(Beginning of Supplied records)

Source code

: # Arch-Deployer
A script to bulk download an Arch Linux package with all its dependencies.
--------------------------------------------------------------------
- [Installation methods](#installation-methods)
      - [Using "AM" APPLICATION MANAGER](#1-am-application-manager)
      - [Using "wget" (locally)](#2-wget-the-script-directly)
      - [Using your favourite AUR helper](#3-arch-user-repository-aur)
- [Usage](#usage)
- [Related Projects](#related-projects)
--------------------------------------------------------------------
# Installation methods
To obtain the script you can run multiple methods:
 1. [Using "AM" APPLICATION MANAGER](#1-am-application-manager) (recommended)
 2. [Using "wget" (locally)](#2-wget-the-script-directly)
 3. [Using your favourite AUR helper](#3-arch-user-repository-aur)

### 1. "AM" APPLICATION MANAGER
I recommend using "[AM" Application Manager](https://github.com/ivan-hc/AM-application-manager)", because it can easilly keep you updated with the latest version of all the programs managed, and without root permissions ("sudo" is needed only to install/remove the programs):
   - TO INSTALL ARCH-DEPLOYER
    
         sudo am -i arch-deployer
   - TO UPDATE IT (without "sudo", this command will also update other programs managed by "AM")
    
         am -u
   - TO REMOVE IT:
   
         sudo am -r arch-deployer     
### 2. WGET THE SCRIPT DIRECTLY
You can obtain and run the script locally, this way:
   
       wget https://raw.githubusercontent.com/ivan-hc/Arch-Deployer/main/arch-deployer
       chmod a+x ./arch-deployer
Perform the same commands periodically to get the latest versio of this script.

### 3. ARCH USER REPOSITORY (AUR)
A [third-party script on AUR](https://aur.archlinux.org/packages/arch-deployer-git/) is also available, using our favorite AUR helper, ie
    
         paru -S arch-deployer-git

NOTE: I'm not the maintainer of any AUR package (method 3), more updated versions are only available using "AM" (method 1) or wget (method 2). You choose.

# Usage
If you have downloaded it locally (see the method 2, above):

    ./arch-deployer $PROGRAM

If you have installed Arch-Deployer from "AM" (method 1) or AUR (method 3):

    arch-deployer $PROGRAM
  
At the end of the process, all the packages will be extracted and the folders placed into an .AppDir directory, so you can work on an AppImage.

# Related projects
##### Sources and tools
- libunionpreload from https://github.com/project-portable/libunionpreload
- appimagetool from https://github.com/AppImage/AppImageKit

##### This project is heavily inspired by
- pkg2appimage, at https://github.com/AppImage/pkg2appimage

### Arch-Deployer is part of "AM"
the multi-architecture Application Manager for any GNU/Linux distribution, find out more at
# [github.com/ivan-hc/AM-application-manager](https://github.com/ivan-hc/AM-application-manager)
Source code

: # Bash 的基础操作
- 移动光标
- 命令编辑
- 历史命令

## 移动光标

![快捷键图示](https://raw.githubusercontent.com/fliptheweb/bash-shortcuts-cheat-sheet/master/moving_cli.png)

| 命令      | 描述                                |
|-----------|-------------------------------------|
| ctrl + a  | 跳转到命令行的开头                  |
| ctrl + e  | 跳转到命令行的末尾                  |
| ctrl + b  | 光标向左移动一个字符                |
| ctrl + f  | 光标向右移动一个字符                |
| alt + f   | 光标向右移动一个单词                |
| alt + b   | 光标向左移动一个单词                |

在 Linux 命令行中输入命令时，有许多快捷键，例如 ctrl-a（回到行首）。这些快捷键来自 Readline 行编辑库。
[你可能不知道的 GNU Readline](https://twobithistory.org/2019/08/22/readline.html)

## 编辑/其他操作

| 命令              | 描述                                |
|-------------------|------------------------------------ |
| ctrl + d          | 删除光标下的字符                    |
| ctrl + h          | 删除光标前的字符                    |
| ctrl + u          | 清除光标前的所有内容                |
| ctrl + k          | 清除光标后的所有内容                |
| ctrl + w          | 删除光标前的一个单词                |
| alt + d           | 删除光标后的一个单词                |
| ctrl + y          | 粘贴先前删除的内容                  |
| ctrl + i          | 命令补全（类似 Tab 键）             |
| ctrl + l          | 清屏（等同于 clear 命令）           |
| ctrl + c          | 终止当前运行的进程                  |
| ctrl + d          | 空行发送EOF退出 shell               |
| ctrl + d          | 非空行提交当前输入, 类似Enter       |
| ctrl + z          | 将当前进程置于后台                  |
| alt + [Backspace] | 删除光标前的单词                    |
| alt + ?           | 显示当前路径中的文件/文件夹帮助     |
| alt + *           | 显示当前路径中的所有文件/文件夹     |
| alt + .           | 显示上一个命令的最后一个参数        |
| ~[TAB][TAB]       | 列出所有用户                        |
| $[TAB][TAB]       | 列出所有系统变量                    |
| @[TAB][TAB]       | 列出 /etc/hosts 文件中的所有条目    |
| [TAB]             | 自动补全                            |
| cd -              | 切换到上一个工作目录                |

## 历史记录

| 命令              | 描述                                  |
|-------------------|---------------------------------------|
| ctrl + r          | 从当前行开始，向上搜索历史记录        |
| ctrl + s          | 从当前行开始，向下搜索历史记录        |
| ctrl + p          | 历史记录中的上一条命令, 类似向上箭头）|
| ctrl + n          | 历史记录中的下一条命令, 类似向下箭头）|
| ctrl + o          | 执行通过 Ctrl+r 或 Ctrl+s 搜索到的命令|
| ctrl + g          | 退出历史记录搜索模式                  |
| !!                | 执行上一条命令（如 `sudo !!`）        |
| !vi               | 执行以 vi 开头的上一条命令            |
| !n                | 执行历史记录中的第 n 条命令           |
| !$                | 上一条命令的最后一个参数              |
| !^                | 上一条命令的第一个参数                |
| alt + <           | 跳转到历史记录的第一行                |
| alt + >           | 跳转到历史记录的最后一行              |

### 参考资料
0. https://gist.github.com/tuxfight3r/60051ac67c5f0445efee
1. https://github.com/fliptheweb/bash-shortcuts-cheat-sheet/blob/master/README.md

(End of Supplied records)

Exercise prompt
Every line above that includes the word "also" must appear in the answer.

Reply
   - TO UPDATE IT (without "sudo", this command will also update other programs managed by "AM")
A [third-party script on AUR](https://aur.archlinux.org/packages/arch-deployer-git/) is also available, using our favorite AUR helper, ie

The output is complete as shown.